*Work instructions*: Print the entire listing. Each line must match the original exactly.

BEGIN

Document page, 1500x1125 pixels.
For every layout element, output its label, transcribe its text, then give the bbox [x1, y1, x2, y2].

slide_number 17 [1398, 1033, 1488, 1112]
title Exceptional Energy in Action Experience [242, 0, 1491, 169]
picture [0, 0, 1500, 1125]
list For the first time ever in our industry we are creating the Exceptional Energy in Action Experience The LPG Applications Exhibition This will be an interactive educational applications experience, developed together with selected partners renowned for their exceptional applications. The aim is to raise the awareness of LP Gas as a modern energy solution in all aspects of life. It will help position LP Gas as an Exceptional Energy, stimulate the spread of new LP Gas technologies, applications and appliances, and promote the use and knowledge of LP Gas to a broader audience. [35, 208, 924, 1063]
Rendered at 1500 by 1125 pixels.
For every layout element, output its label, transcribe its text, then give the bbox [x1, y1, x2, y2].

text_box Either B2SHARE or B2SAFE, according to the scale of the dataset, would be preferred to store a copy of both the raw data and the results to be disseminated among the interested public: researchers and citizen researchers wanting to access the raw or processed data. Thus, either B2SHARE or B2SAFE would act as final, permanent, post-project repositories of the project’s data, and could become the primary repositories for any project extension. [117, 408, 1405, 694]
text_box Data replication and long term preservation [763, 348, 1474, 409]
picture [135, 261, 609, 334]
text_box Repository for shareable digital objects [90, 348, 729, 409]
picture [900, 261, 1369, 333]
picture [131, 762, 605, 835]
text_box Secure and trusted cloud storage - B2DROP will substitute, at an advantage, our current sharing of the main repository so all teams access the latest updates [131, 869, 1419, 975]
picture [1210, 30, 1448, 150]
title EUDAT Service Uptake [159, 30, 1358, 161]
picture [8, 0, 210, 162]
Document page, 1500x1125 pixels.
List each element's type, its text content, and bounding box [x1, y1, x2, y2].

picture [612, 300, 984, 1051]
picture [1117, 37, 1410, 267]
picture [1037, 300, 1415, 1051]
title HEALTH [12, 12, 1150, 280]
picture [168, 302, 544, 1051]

END

*Exercise result*:
Document page, 1500x1125 pixels.
For every layout element, output its label, transcribe its text, then give the bbox [x1, y1, x2, y2].

slide_number 17 [1398, 1033, 1488, 1112]
title Exceptional Energy in Action Experience [242, 0, 1491, 169]
picture [0, 0, 1500, 1125]
list For the first time ever in our industry we are creating the Exceptional Energy in Action Experience The LPG Applications Exhibition This will be an interactive educational applications experience, developed together with selected partners renowned for their exceptional applications. The aim is to raise the awareness of LP Gas as a modern energy solution in all aspects of life. It will help position LP Gas as an Exceptional Energy, stimulate the spread of new LP Gas technologies, applications and appliances, and promote the use and knowledge of LP Gas to a broader audience. [35, 208, 924, 1063]
Rendered at 1500 by 1125 pixels.
For every layout element, output its label, transcribe its text, then give the bbox [x1, y1, x2, y2].

text_box Either B2SHARE or B2SAFE, according to the scale of the dataset, would be preferred to store a copy of both the raw data and the results to be disseminated among the interested public: researchers and citizen researchers wanting to access the raw or processed data. Thus, either B2SHARE or B2SAFE would act as final, permanent, post-project repositories of the project’s data, and could become the primary repositories for any project extension. [117, 408, 1405, 694]
text_box Data replication and long term preservation [763, 348, 1474, 409]
picture [135, 261, 609, 334]
text_box Repository for shareable digital objects [90, 348, 729, 409]
picture [900, 261, 1369, 333]
picture [131, 762, 605, 835]
text_box Secure and trusted cloud storage - B2DROP will substitute, at an advantage, our current sharing of the main repository so all teams access the latest updates [131, 869, 1419, 975]
picture [1210, 30, 1448, 150]
title EUDAT Service Uptake [159, 30, 1358, 161]
picture [8, 0, 210, 162]
Document page, 1500x1125 pixels.
List each element's type, its text content, and bounding box [x1, y1, x2, y2].

picture [612, 300, 984, 1051]
picture [1117, 37, 1410, 267]
picture [1037, 300, 1415, 1051]
title HEALTH [12, 12, 1150, 280]
picture [168, 302, 544, 1051]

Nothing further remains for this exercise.